The Mackenzie gas project joint-venture participants today announced that they have decided not to proceed with the project at this time and are dissolving the joint venture.
Since work on the Mackenzie gas project was initiated in 2000, the North American natural gas market has changed significantly. Mackenzie gas is currently not economically competitive with other sources of supply in North America, due to a combination of factors, including high project costs and the continued growth of low-cost North American unconventional gas supplies.
“We recognize this is a disappointing day for the people of the North. This is a disappointment to Imperial and the other members of the joint venture, as well,” said Theresa Redburn, senior vice-president, commercial and corporate development at Imperial.
“This was a difficult decision. We understand that it is a disappointment to the many organizations and individuals who have advocated for the development of the natural gas resource in the Mackenzie Delta,” said Darryl Hass, vice president, Health, Safety, Environment & Sustainable Development at ConocoPhillips Canada.

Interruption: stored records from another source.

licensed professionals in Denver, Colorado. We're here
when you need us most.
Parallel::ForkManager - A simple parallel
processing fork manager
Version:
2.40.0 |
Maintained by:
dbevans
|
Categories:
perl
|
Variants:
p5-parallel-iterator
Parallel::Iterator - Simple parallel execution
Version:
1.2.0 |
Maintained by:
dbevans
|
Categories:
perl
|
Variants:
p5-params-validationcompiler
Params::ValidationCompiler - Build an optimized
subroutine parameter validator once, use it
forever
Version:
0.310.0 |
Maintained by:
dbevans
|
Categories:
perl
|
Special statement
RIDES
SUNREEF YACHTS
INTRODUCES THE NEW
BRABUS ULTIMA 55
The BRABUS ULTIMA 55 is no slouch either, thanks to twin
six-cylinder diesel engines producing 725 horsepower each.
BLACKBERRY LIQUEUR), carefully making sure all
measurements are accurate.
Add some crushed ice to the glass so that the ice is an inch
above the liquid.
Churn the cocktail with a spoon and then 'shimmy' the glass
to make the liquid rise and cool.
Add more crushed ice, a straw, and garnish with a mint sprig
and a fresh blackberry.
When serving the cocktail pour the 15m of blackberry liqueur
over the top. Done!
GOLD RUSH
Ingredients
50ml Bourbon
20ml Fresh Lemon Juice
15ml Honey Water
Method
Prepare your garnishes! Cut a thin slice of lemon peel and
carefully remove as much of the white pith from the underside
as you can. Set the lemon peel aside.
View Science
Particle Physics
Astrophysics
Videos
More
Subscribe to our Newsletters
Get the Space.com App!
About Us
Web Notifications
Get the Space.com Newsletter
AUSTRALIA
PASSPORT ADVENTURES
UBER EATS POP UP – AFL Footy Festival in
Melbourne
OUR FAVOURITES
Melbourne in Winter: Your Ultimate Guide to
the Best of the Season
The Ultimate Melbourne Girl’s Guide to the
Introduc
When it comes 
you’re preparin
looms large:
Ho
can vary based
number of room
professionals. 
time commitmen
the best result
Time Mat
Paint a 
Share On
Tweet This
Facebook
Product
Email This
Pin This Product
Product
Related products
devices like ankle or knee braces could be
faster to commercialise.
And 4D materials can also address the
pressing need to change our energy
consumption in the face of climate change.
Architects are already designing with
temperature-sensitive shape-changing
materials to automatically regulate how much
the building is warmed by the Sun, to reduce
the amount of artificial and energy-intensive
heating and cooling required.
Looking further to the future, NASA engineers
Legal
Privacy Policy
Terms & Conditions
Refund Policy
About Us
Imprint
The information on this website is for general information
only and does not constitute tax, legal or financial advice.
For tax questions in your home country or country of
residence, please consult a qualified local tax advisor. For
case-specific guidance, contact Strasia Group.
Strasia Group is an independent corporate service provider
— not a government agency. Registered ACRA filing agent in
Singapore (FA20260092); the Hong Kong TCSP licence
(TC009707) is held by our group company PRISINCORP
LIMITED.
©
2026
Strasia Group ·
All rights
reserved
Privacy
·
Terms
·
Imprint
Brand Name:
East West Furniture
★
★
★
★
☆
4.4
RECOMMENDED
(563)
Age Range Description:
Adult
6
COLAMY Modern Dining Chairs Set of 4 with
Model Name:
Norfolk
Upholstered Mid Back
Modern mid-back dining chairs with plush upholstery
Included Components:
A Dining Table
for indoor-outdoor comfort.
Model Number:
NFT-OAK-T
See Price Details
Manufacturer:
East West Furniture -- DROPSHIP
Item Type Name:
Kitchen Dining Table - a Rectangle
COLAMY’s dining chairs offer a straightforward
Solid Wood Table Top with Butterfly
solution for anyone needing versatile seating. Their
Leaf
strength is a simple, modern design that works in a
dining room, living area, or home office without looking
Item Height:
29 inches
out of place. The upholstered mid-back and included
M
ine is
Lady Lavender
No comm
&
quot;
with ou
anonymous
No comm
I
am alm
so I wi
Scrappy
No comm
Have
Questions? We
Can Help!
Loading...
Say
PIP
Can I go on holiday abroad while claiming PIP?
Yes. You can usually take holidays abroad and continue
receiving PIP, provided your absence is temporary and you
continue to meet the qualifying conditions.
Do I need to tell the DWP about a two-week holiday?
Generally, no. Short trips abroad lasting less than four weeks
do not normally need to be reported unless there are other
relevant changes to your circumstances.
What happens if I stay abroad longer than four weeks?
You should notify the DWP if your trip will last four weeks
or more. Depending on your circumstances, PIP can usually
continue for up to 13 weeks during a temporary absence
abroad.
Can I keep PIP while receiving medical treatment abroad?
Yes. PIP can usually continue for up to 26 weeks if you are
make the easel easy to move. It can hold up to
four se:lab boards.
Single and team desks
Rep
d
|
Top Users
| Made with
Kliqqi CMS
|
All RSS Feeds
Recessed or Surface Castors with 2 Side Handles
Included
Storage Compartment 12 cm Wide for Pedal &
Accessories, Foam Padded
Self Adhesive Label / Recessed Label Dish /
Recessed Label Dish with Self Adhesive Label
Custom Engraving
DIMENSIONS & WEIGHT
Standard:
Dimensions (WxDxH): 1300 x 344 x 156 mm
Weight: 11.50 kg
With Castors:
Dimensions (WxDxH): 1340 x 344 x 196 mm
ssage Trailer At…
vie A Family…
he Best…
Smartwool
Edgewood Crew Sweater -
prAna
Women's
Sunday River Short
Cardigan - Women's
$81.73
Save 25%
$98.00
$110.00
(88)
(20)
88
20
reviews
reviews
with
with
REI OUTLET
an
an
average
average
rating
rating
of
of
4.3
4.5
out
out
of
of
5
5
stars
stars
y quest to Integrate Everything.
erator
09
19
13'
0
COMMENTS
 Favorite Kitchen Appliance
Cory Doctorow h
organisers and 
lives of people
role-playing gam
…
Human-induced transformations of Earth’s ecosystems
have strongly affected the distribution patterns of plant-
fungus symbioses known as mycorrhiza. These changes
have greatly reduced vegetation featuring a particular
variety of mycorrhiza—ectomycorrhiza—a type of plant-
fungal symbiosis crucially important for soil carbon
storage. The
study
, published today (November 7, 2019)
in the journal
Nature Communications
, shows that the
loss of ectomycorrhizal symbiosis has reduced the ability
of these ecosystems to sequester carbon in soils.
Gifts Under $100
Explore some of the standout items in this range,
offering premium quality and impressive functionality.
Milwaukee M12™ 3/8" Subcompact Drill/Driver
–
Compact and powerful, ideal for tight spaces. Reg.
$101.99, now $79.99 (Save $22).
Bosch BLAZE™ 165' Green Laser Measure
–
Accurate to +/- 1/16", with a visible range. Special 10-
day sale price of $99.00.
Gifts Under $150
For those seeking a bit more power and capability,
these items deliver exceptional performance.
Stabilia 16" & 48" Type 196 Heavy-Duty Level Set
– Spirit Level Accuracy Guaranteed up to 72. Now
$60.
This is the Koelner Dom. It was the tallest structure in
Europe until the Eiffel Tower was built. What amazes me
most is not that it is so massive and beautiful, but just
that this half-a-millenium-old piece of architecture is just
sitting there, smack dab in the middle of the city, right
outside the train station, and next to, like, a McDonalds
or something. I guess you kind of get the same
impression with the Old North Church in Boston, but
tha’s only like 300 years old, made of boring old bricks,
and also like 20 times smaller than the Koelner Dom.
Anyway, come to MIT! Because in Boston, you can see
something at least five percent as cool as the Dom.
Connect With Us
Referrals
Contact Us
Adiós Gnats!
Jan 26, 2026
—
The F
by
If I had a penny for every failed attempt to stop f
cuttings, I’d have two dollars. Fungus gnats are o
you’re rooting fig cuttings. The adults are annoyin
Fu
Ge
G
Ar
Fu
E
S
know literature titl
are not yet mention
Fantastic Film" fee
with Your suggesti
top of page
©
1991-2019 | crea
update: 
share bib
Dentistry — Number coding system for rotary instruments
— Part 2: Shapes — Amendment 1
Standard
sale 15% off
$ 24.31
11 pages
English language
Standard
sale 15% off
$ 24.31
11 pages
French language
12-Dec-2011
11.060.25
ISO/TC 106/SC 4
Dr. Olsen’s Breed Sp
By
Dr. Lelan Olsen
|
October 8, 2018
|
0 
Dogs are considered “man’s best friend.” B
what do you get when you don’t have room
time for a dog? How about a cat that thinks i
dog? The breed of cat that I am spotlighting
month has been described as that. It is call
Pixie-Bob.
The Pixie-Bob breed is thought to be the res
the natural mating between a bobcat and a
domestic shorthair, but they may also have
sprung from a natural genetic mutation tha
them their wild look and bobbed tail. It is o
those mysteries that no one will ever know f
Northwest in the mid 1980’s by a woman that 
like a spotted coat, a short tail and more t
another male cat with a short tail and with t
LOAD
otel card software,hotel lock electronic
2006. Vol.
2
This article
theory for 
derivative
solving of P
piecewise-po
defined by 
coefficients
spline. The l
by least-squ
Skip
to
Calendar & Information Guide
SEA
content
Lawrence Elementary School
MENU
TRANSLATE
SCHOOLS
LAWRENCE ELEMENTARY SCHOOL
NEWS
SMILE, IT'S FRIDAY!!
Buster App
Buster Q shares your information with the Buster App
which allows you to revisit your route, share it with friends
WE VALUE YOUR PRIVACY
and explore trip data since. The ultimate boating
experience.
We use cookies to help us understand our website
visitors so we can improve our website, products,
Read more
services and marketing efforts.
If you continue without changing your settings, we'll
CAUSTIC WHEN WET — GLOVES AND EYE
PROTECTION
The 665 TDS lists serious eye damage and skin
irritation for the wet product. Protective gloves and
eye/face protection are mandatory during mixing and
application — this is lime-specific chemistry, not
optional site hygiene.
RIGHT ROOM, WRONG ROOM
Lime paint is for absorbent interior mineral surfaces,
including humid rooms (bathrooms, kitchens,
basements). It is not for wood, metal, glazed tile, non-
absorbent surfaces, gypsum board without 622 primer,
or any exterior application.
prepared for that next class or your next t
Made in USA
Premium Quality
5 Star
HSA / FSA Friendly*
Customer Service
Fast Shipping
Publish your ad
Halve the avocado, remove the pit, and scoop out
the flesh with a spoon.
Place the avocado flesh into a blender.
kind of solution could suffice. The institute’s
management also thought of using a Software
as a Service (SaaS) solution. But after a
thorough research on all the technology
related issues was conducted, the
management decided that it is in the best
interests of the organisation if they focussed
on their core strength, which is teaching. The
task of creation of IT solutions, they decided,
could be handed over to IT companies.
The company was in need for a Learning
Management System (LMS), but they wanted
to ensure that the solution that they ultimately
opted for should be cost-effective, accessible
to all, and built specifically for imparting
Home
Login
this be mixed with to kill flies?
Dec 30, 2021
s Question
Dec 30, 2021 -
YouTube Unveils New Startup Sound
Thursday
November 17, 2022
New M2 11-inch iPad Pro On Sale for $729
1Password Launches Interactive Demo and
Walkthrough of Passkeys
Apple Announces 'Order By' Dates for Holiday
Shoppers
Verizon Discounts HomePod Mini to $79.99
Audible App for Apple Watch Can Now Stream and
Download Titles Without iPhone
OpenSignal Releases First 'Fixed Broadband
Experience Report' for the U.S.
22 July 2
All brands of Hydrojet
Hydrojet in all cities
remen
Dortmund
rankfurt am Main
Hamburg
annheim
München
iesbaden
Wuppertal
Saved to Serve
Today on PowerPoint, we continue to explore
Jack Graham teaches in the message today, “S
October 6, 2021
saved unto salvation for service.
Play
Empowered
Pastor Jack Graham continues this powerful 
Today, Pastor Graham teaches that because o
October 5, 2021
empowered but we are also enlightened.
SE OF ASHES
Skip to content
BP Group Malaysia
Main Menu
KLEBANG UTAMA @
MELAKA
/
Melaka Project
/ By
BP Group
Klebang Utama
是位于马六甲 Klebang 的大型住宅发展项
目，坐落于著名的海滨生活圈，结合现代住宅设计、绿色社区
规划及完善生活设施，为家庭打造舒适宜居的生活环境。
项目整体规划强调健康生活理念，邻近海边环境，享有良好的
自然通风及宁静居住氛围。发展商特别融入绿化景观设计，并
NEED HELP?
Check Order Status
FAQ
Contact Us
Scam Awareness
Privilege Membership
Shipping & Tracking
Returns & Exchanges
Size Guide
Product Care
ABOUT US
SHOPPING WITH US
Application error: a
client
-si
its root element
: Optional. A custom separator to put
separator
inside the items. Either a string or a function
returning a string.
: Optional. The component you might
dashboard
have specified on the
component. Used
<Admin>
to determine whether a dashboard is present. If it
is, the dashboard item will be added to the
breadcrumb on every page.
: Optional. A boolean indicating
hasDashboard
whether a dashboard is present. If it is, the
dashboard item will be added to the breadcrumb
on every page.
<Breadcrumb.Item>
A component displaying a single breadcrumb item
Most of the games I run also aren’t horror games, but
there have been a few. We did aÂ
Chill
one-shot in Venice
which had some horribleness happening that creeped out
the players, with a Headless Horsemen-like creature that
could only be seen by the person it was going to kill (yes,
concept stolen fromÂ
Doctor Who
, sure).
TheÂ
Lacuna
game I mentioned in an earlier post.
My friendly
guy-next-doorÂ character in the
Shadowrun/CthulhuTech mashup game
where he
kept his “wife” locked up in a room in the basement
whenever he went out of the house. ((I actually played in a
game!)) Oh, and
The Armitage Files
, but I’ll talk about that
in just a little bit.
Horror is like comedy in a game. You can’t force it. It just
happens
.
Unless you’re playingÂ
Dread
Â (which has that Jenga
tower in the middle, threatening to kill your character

“There has been a considerable investment of time and energy made by the project proponents and the people of the North,” said Redburn. “Imperial greatly appreciates the support of the communities along the pipeline right-of-way and believes the North remains an important potential source of future energy, given the right economic and regulatory conditions.”
The joint-venture participants in the project include Imperial Oil Resources Limited, ConocoPhillips Canada, ExxonMobil Canada and the Aboriginal Pipeline Group.